_Data in this exercise_
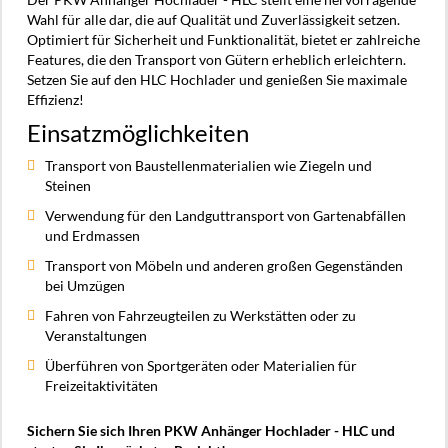
Wahl für alle dar, die auf Qualität und Zuverlässigkeit setzen.
Optimiert für Sicherheit und Funktionalität, bietet er zahlreiche
Features, die den Transport von Gütern erheblich erleichtern.
Setzen Sie auf den HLC Hochlader und genießen Sie maximale
Effizienz!
Einsatzmöglichkeiten
Transport von Baustellenmaterialien wie Ziegeln und
Steinen
Verwendung für den Landguttransport von Gartenabfällen
und Erdmassen
Transport von Möbeln und anderen großen Gegenständen
bei Umzügen
Fahren von Fahrzeugteilen zu Werkstätten oder zu
Veranstaltungen
Überführen von Sportgeräten oder Materialien für
Freizeitaktivitäten
Sichern Sie sich Ihren PKW Anhänger Hochlader - HLC und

_The task_
Reproduce all of the material above word for word. Omit the pictures.

_Result_
Wahl für alle dar, die auf Qualität und Zuverlässigkeit setzen.
Optimiert für Sicherheit und Funktionalität, bietet er zahlreiche
Features, die den Transport von Gütern erheblich erleichtern.
Setzen Sie auf den HLC Hochlader und genießen Sie maximale
Effizienz!
Einsatzmöglichkeiten
Transport von Baustellenmaterialien wie Ziegeln und
Steinen
Verwendung für den Landguttransport von Gartenabfällen
und Erdmassen
Transport von Möbeln und anderen großen Gegenständen
bei Umzügen
Fahren von Fahrzeugteilen zu Werkstätten oder zu
Veranstaltungen
Überführen von Sportgeräten oder Materialien für
Freizeitaktivitäten
Sichern Sie sich Ihren PKW Anhänger Hochlader - HLC und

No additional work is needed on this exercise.